Stored data:
━━━━━━━━━━━━━━━━━━━━━━━━━━━━━━
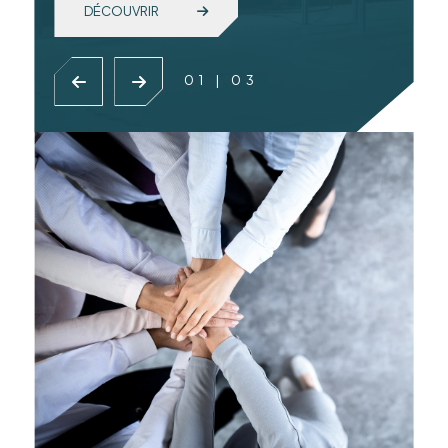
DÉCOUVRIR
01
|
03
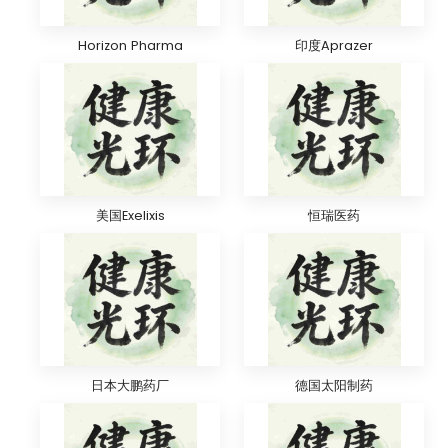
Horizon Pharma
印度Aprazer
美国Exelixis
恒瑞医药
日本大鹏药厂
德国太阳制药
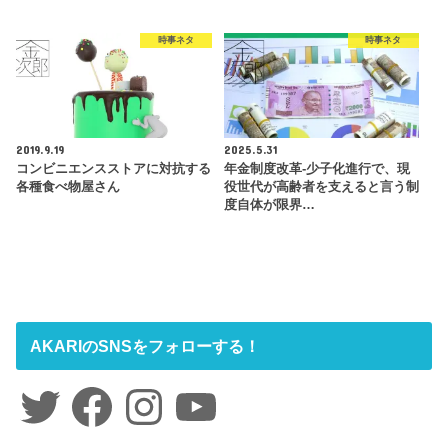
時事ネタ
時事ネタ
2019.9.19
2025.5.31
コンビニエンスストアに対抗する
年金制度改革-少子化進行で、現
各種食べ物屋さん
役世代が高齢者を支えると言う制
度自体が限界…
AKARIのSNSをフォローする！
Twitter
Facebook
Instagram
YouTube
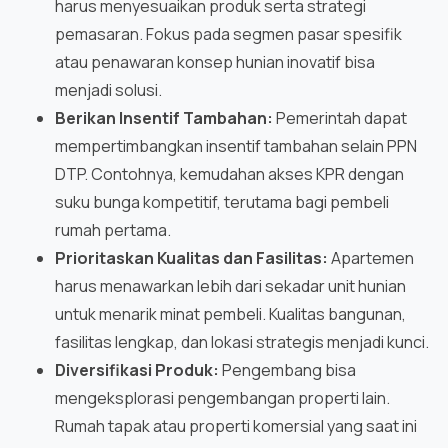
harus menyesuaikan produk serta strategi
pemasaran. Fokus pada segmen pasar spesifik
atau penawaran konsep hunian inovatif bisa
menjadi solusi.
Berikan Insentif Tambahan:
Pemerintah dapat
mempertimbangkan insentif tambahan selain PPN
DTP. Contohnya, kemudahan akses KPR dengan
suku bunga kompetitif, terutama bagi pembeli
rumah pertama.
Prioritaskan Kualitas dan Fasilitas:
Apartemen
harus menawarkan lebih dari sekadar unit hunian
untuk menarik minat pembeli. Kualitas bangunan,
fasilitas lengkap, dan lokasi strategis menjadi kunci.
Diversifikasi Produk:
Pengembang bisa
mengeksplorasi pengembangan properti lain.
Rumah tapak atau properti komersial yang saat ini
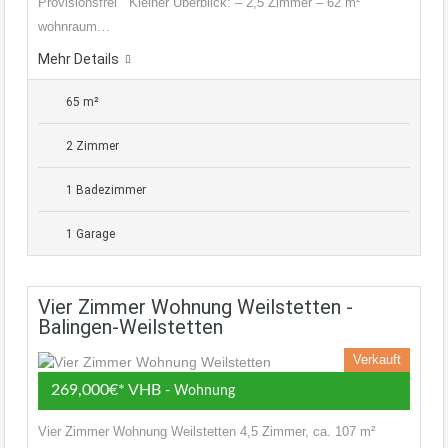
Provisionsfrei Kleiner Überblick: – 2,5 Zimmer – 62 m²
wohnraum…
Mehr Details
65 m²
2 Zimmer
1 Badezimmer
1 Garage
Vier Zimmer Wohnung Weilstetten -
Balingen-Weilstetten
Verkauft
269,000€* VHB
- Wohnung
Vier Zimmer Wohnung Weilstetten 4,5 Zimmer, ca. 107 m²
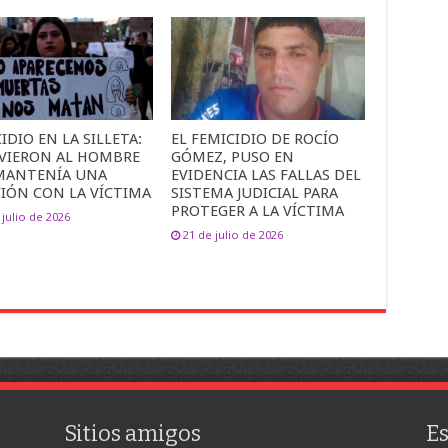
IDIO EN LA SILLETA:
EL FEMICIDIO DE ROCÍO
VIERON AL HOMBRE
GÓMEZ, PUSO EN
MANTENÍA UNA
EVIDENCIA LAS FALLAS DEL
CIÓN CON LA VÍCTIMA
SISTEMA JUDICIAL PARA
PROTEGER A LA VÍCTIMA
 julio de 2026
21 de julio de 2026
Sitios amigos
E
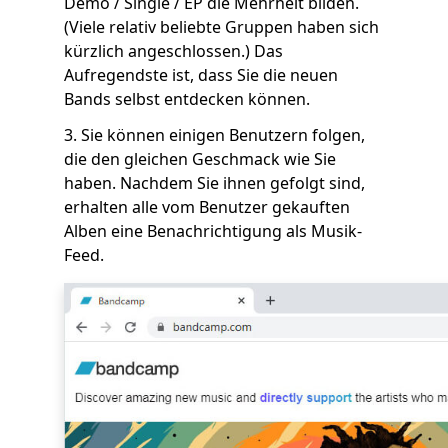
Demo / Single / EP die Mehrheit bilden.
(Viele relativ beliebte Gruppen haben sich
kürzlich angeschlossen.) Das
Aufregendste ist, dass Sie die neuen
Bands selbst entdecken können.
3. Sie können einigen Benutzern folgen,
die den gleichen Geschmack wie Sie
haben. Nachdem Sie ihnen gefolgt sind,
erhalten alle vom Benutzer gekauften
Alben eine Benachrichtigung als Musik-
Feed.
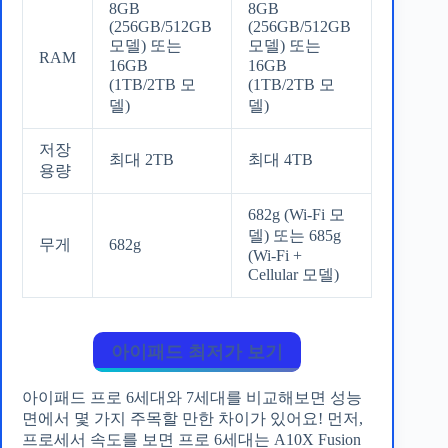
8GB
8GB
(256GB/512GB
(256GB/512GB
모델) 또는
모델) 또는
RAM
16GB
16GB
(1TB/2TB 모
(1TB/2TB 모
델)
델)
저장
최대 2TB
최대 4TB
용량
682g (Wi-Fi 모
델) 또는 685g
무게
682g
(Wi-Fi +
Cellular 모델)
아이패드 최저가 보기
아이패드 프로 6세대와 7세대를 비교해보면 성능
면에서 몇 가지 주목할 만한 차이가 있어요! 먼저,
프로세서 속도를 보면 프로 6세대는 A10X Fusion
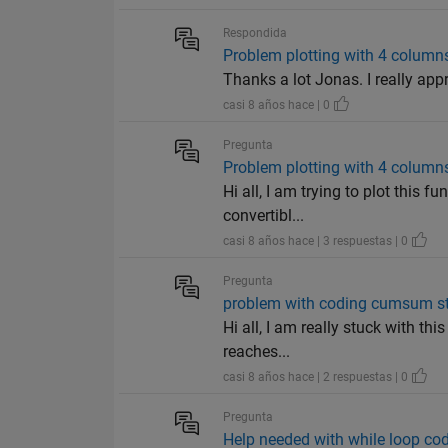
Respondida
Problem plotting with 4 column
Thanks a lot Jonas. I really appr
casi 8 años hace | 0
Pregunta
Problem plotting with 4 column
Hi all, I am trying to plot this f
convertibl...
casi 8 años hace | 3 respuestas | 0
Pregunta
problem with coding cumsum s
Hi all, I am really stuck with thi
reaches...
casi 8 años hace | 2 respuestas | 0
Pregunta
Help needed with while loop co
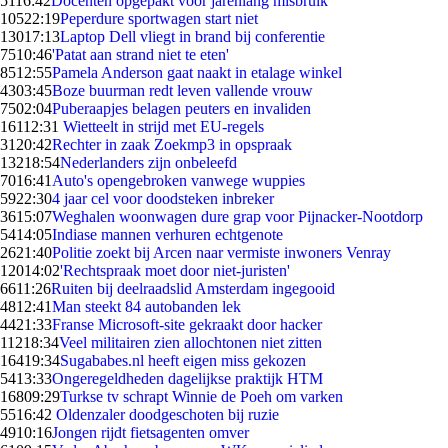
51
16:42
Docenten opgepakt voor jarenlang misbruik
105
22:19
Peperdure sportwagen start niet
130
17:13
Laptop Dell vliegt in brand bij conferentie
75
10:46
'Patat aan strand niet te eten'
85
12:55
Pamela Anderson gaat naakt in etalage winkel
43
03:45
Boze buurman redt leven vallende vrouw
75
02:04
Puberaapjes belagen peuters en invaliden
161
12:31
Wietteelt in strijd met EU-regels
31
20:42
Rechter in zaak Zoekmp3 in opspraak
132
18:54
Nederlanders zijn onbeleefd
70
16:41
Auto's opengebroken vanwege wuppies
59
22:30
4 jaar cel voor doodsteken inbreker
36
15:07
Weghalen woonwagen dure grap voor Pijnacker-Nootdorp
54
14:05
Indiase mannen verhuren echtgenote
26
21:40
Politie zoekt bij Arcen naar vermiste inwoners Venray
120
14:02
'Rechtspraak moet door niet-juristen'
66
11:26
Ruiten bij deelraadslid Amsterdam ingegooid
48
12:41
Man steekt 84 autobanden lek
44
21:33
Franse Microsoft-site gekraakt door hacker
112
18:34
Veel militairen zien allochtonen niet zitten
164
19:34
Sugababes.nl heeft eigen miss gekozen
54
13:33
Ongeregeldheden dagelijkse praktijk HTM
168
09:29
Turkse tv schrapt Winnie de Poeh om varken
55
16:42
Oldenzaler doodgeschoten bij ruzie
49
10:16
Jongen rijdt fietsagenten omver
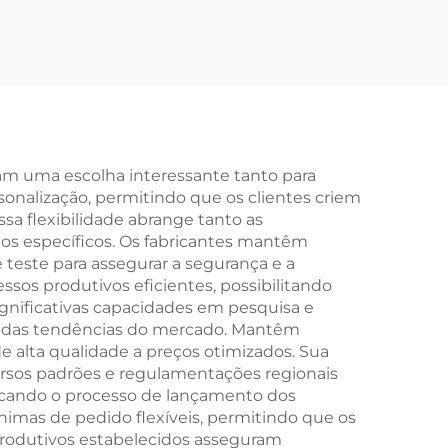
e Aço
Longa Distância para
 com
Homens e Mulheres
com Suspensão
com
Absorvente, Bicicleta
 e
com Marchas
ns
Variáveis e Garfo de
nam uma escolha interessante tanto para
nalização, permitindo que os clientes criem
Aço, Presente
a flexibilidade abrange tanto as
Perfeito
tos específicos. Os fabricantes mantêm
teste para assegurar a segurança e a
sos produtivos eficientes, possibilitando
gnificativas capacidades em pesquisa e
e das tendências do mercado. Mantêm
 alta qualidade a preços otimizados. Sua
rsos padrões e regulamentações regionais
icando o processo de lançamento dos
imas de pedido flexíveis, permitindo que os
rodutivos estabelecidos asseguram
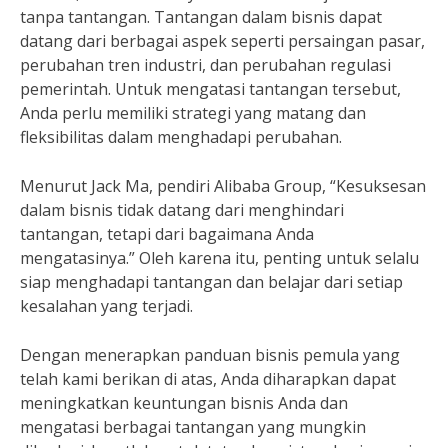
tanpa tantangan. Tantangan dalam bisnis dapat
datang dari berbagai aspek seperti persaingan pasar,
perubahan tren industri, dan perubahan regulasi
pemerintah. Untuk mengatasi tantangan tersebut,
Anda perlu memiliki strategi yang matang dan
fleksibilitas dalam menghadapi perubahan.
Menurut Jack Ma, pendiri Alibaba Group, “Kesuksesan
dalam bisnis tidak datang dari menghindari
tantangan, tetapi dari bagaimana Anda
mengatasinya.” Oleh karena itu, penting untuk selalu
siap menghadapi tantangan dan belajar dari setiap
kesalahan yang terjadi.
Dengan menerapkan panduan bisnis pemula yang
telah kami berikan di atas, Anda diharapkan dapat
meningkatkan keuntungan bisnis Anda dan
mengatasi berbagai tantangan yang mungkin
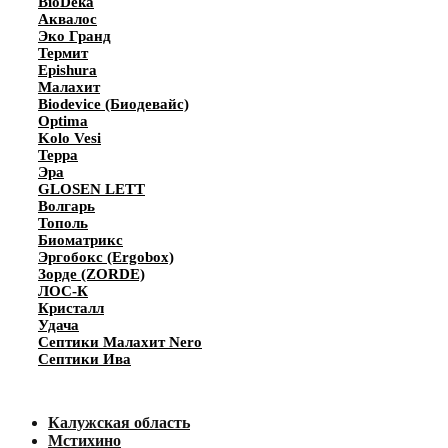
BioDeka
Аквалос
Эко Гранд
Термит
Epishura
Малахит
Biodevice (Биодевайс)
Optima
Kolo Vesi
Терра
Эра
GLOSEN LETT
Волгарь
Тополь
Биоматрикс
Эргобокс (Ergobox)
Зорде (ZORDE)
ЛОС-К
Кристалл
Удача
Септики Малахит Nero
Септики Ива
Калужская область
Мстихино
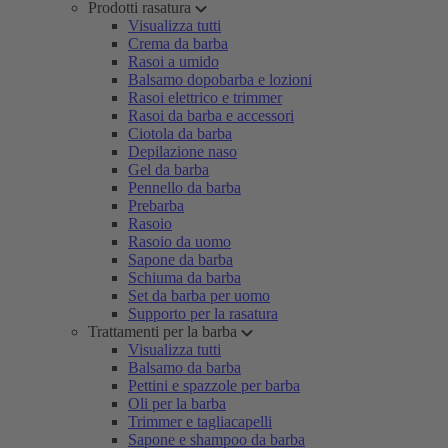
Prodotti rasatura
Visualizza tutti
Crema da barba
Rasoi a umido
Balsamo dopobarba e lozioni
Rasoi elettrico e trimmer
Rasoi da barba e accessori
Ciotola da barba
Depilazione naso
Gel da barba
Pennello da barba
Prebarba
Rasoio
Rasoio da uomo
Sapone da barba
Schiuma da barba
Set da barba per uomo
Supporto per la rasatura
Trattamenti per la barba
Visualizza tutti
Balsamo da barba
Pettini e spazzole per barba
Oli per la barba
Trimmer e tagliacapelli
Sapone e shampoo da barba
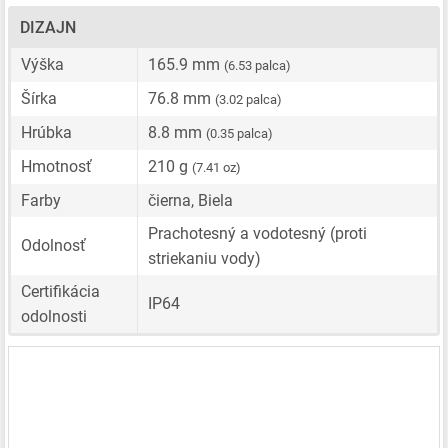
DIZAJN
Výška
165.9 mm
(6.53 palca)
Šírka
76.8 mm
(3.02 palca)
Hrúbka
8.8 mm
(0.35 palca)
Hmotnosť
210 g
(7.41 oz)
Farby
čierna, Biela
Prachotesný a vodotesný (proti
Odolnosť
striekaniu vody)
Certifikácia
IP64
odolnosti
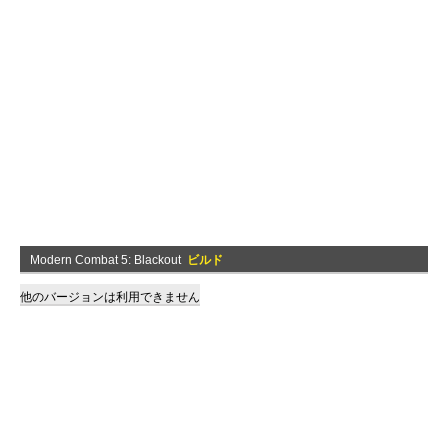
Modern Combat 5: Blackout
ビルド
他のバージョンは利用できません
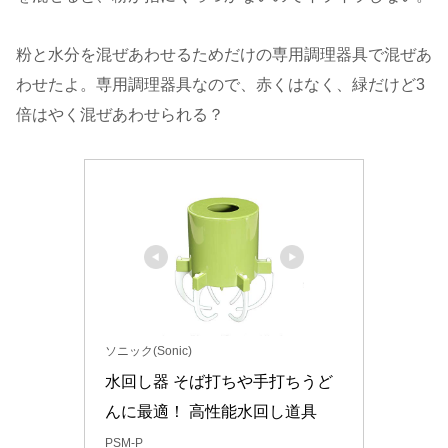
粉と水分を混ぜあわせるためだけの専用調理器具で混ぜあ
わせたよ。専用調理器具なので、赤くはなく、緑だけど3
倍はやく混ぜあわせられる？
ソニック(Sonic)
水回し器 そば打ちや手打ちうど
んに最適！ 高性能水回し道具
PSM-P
━━━━━━━━━━━━━━━━━━━━━━━━━━━━━━
Whenever the word "yang" occurs in a line above, copy that line.

## Written solution:
Rumah tapak atau properti komersial yang saat ini
Anda perlu memiliki strategi yang matang dan
kesalahan yang terjadi.
Dengan menerapkan panduan bisnis pemula yang
mengatasi berbagai tantangan yang mungkin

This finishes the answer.